Catholic Biographies: Fr. Joseph Ferneding
Catholic Biographies:
Archdiocese of Cincinnati, Ohio
Rev. Joseph H. Ferneding, 1802-1872
Priest in the Archdiocese of Cincinnati, 1842 to 1872
Vicar General, 1844-1872
By Robert F. Niehaus
Introduction
His Family and Training
Missionary in the Indiana Wilderness
Priest, Church Builder in
Cincinnati, Ohio
Building St. Paul Church, Cincinnati
Retirement to St. Aloysius
Orphanage
Introduction:
Joseph Ferneding was a
pioneer Catholic priest in
Southern Indiana
and later in Cincinnati when the Church's presence became a reality
there. He
was a missionary priest for nine years (1833 to 1842), riding on
horseback
in all weather conditions to minister to the German and Irish Catholic
immigrants scattered in cabins and clearings in the wilderness of the
lower
third of Indiana. There were tracks and paths, but no roads or bridges
for
him to follow through forest and over hills, across valleys and streams.
The only contacts with
the Church for thousands of
these settler-farmers were by the visits of Father Ferneding and a few
other
priests like him. He literally covered a territory of 3,600 square
miles.
Only with his robust strength and endurance was Joseph able to continue
his
work there as he did for nine years.
Later in Cincinnati,
Fr. Ferneding ministered to
the flood of new
immigrants there, building churches and schools, as pastor and Vicar
General, and then as spiritual father to the children at St. Aloysius
Orphanage in the city. He was loved and respected as an extraordinary
pioneer in the American church, a hero when heroes were needed.
His Family and Training:
Joseph was born into a
family of fifteen children
to parents who owned
a large farm in Holdorf, in the grand duchy of Oldenburg, now the
northwest
part of Germany, near the Dutch border and the North Sea. Oldenburg was
occupied by Napoleon's forces during the Second Napoleonic War, from
about
1806 to 1815, until the French troops were finally defeated and
withdrawn.
As a younger son,
Joseph decided, or was
encouraged, to study for the
priesthood. After his primary education in Holdorf he went to the
Carolinium Gymnasium, a preparatory high school in Osnabruck. His
learning
abilities and record there allowed him to enter the Philosophical and
Theological University of Munster, a Catholic Seminary not far to the
south.
In 1832, his studies
nearly complete, Joseph was
attracted to service
as a priest in America by the letters home by other Oldenburg
Catholics.

* * *

• _Tasks to perform_:
[a] Say whether each statement below agrees with the Ferneding biography: (i) Ferneding served as a missionary priest for nine years; (ii) his parents owned a small farm in Holdorf; (iii) he attended the Carolinium Gymnasium in Munster. For each, answer yes or no and quote the deciding words.
[b] Rewrite everything in the Ferneding biography from "The only contacts" down to "for nine years.", changing "robust strength" to "sturdy health".

• _Dataset content_:
* * *

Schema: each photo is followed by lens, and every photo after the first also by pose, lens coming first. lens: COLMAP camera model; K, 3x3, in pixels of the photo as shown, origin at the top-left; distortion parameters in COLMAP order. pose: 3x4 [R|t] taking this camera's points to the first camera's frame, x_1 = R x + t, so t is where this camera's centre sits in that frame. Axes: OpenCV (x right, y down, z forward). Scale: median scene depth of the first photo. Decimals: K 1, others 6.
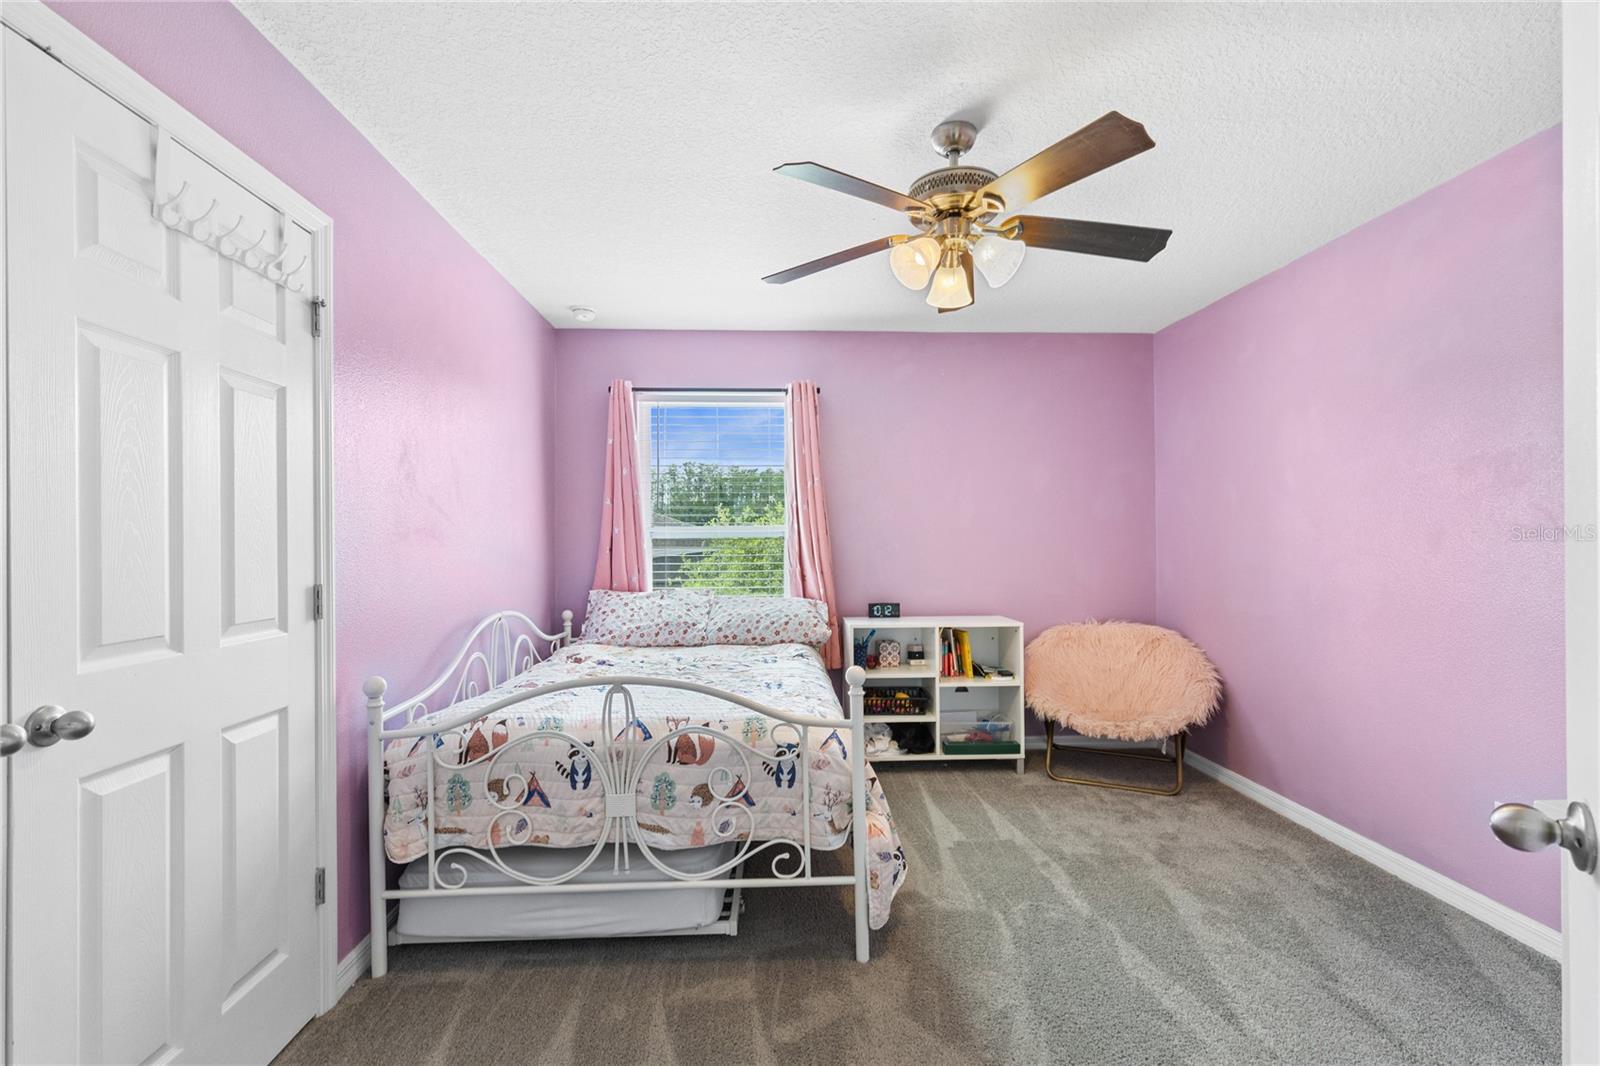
lens RADIAL K [[724.3, 0, 801.6], [0, 724.3, 538.1], [0, 0, 1]] dist [-0.000383, 0.001285]
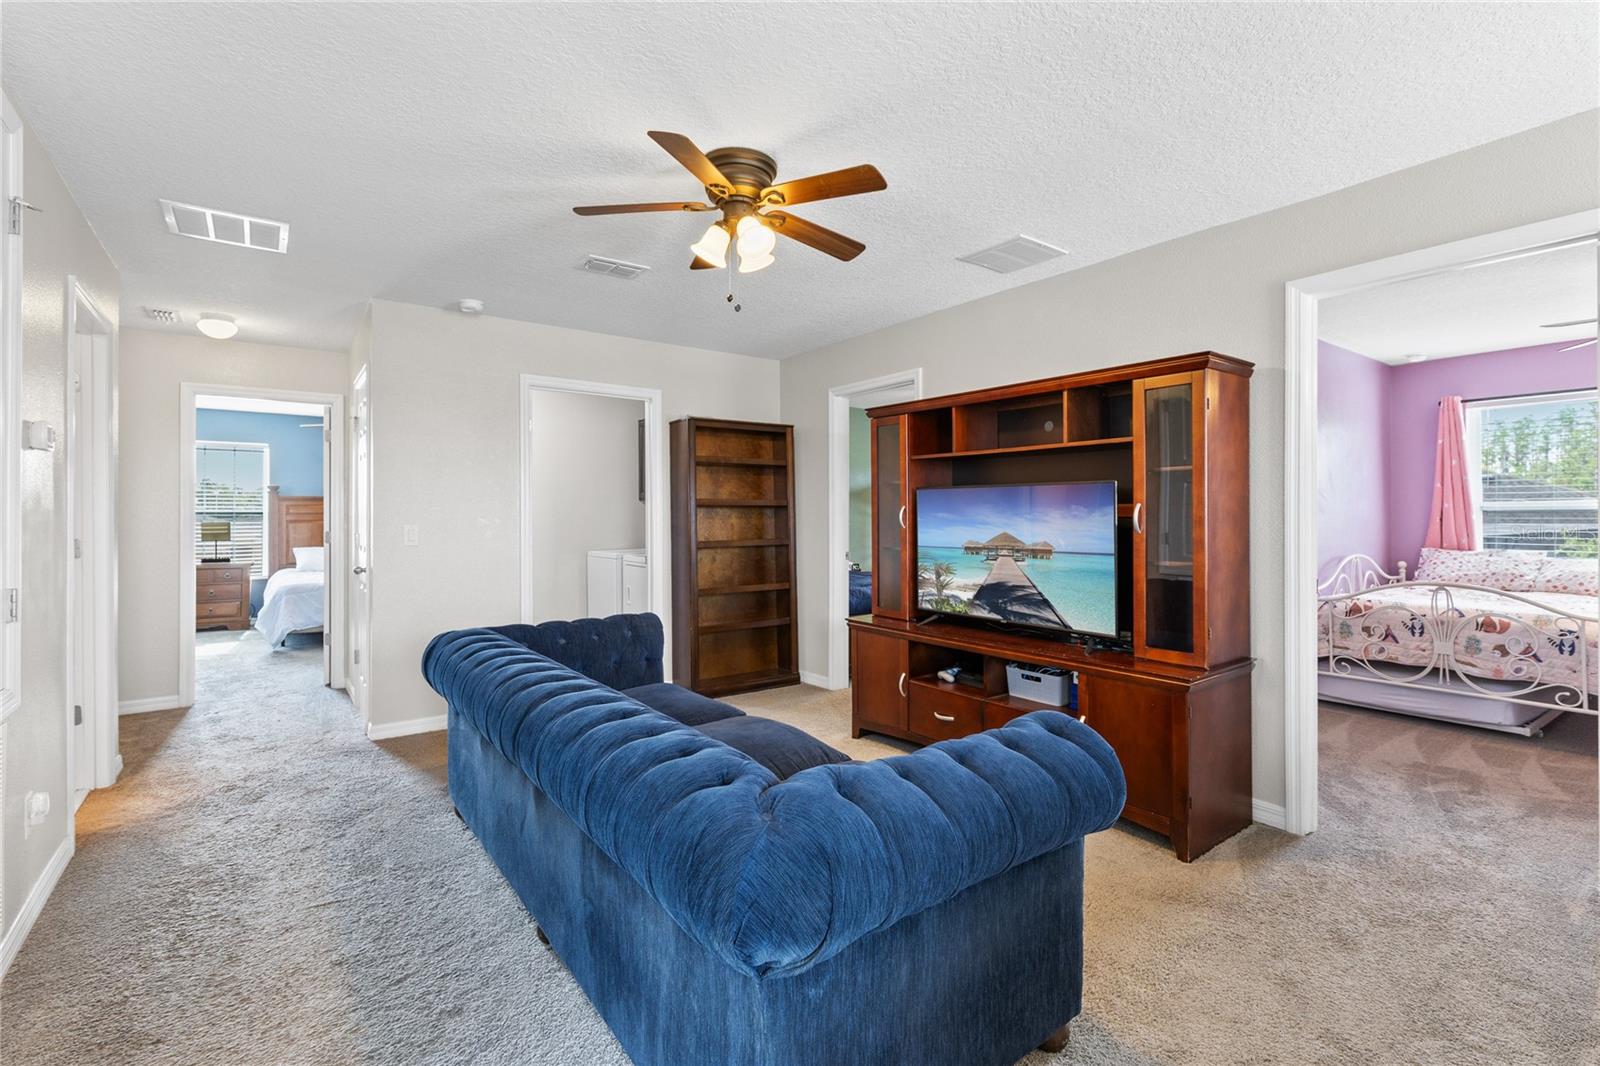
lens RADIAL K [[724.3, 0, 800.7], [0, 724.3, 508.3], [0, 0, 1]] dist [-0.000383, 0.001285]
pose [[0.548280, -0.002605, -0.836291, 0.426845], [-0.000074, 0.999995, -0.003163, -0.001261], [0.836295, 0.001796, 0.548277, -1.492201]]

* * *

• _Exercise solutions_:
[a]
(i) Yes: "was a missionary priest for nine years (1833 to 1842)"
(ii) No: "to parents who owned a large farm in Holdorf"
(iii) No: "the Carolinium Gymnasium, a preparatory high school in Osnabruck"

[b]
The only contacts with
the Church for thousands of
these settler-farmers were by the visits of Father Ferneding and a few
other
priests like him. He literally covered a territory of 3,600 square
miles.
Only with his sturdy health and endurance was Joseph able to continue
his
work there as he did for nine years.